### [Source material]

•••

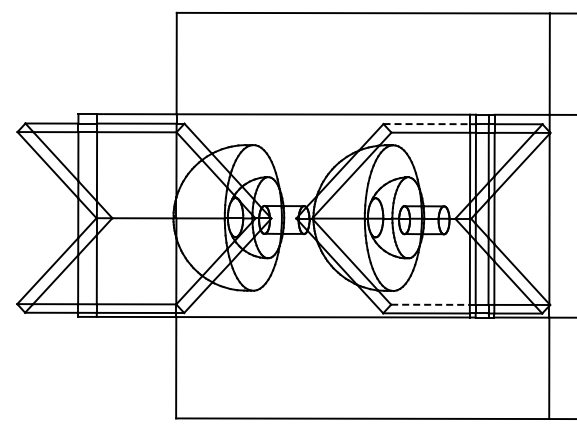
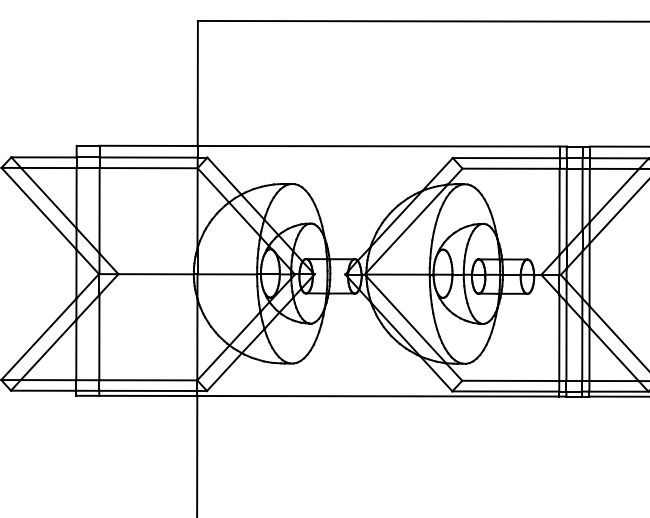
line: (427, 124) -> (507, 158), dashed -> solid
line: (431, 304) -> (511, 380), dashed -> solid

•••

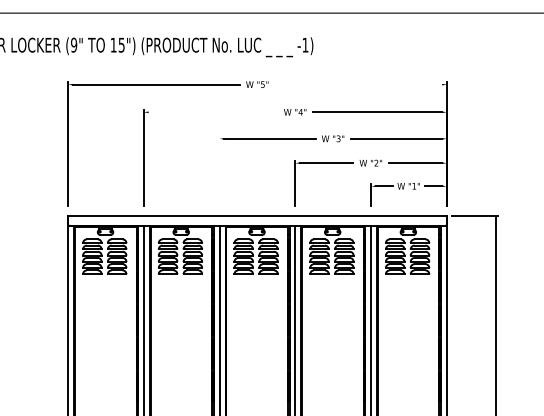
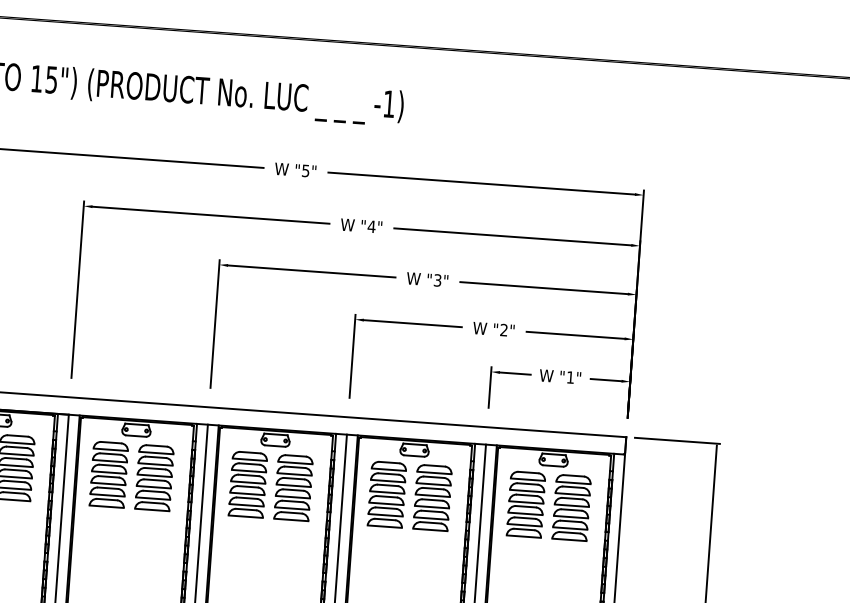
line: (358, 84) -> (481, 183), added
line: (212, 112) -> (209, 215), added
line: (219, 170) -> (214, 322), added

•••

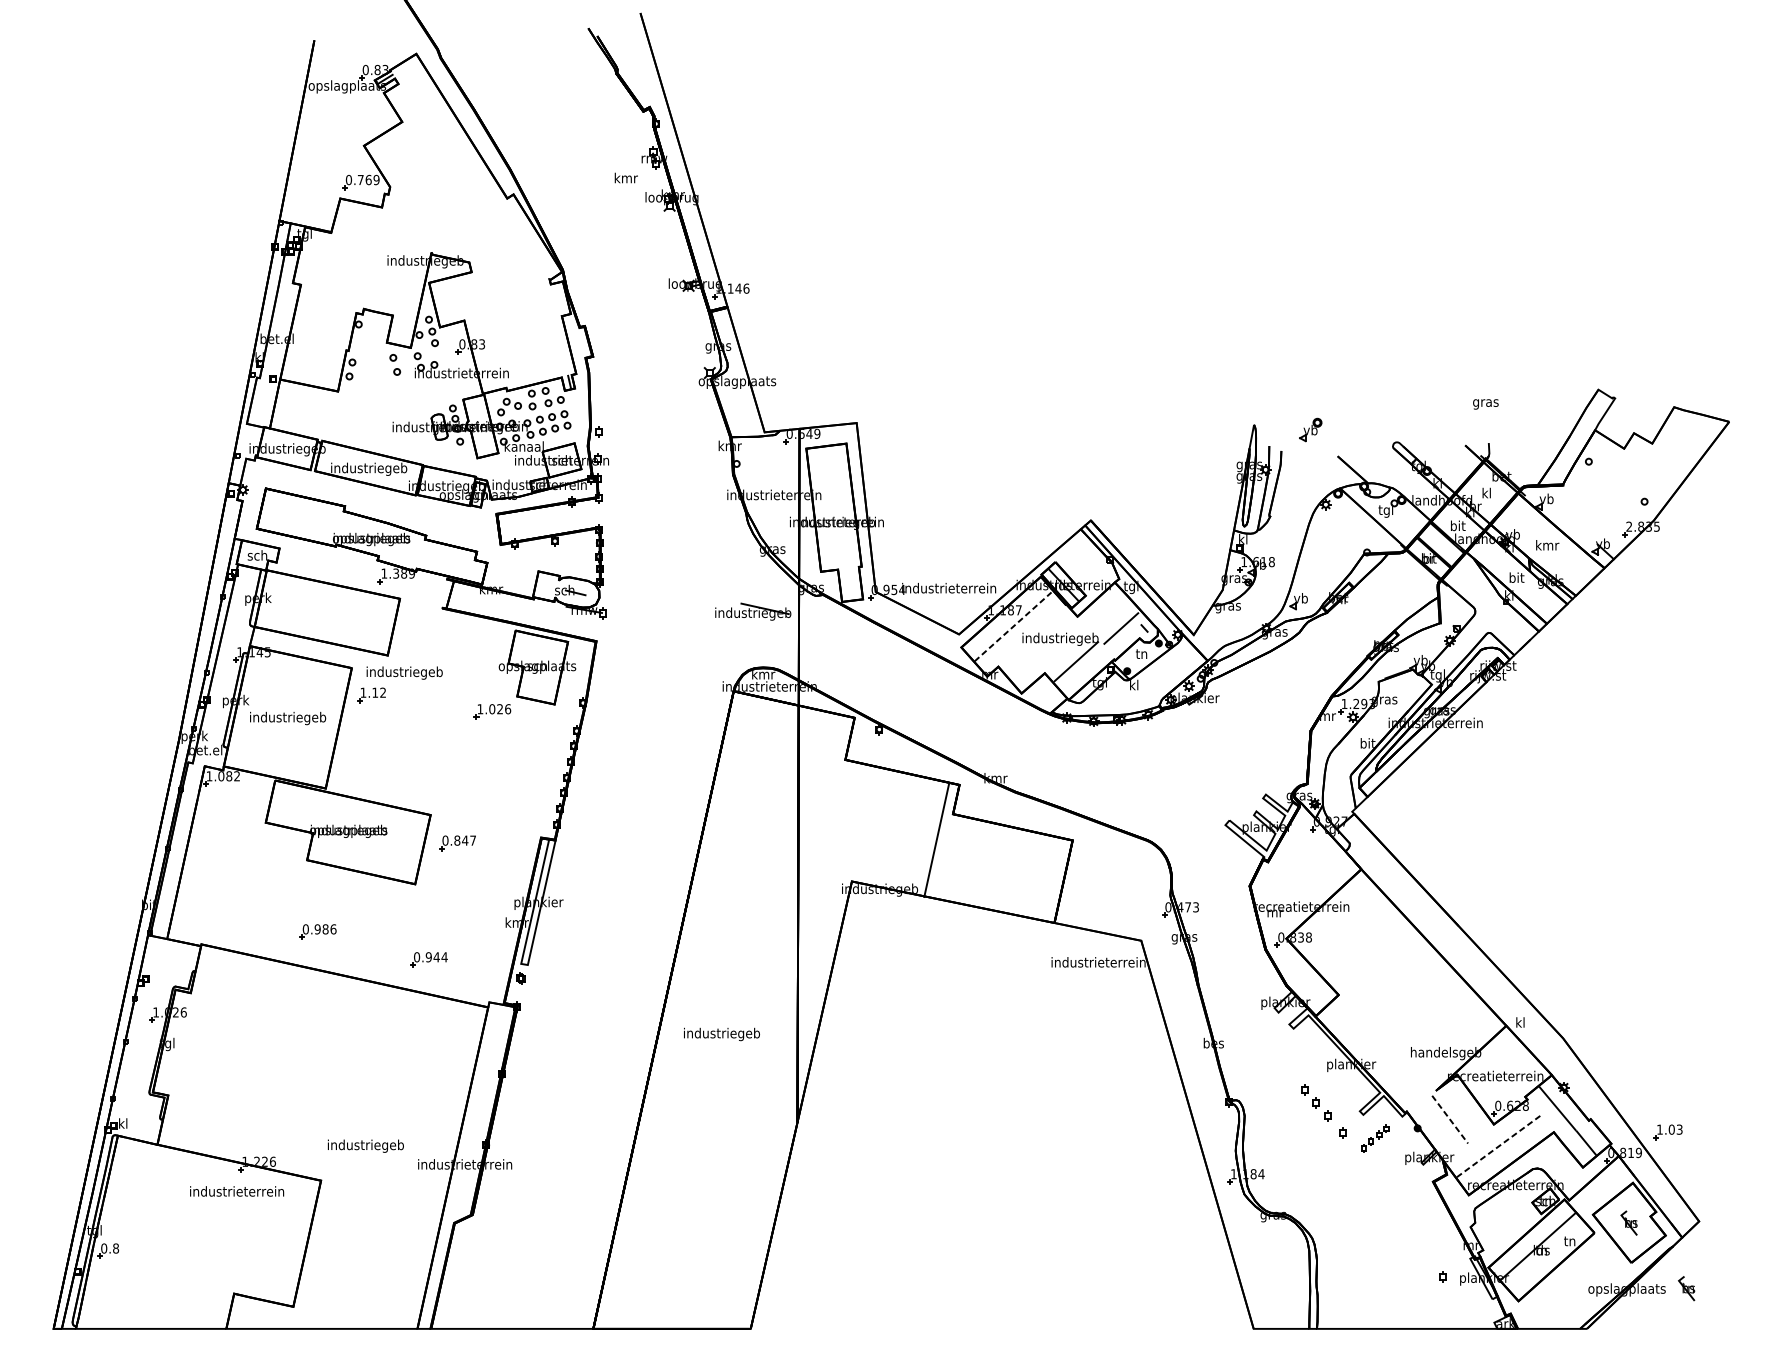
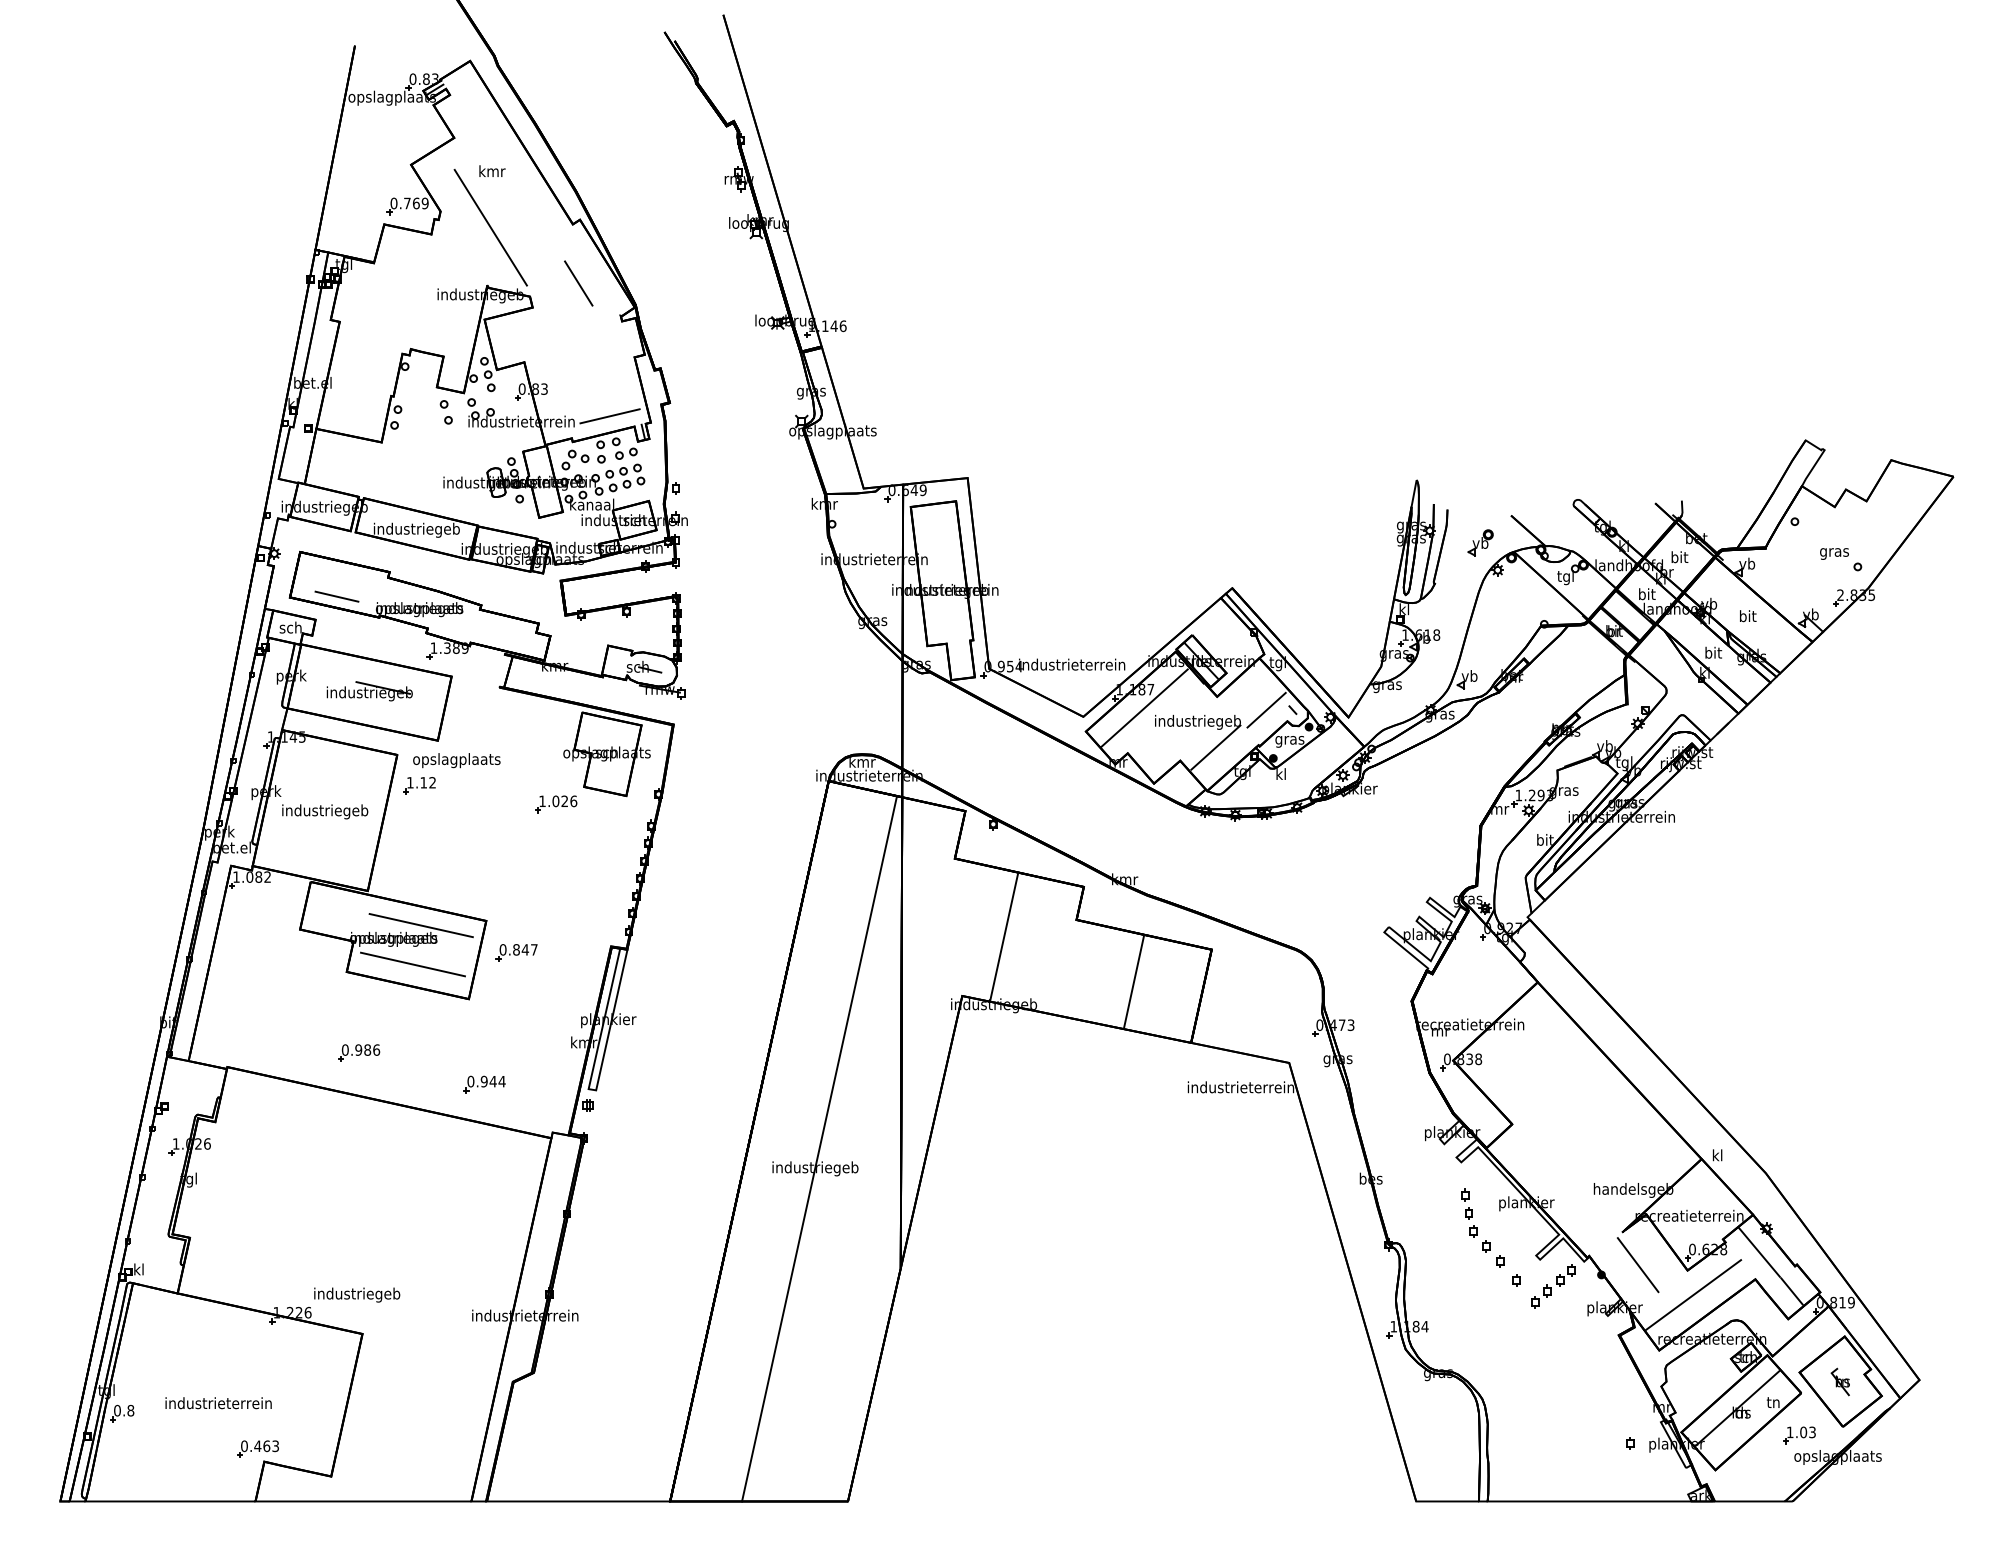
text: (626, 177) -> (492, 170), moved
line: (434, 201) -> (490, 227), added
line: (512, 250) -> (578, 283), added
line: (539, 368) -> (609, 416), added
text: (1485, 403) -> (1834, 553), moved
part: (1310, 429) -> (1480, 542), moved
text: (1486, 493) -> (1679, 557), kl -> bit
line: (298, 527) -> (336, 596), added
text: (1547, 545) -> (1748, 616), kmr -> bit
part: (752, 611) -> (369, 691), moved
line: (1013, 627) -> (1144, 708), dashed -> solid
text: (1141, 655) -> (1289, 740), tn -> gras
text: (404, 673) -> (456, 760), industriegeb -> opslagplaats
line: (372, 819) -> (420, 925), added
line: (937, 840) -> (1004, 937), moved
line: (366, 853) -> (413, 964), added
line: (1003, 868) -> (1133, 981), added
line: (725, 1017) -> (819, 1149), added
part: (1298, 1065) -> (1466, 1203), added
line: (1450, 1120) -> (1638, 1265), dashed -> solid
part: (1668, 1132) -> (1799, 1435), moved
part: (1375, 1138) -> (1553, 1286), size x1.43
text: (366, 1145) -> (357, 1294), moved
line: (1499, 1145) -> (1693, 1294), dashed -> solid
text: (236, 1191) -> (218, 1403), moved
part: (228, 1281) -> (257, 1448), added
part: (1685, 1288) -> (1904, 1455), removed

•••

### [Your task]
Look back at the entries above. Retype the line with "line: (372, 819) -> (420, 925), added", the line with "line: (1450, 1120)", and all lines in between.

### [Your response]
line: (372, 819) -> (420, 925), added
line: (937, 840) -> (1004, 937), moved
line: (366, 853) -> (413, 964), added
line: (1003, 868) -> (1133, 981), added
line: (725, 1017) -> (819, 1149), added
part: (1298, 1065) -> (1466, 1203), added
line: (1450, 1120) -> (1638, 1265), dashed -> solid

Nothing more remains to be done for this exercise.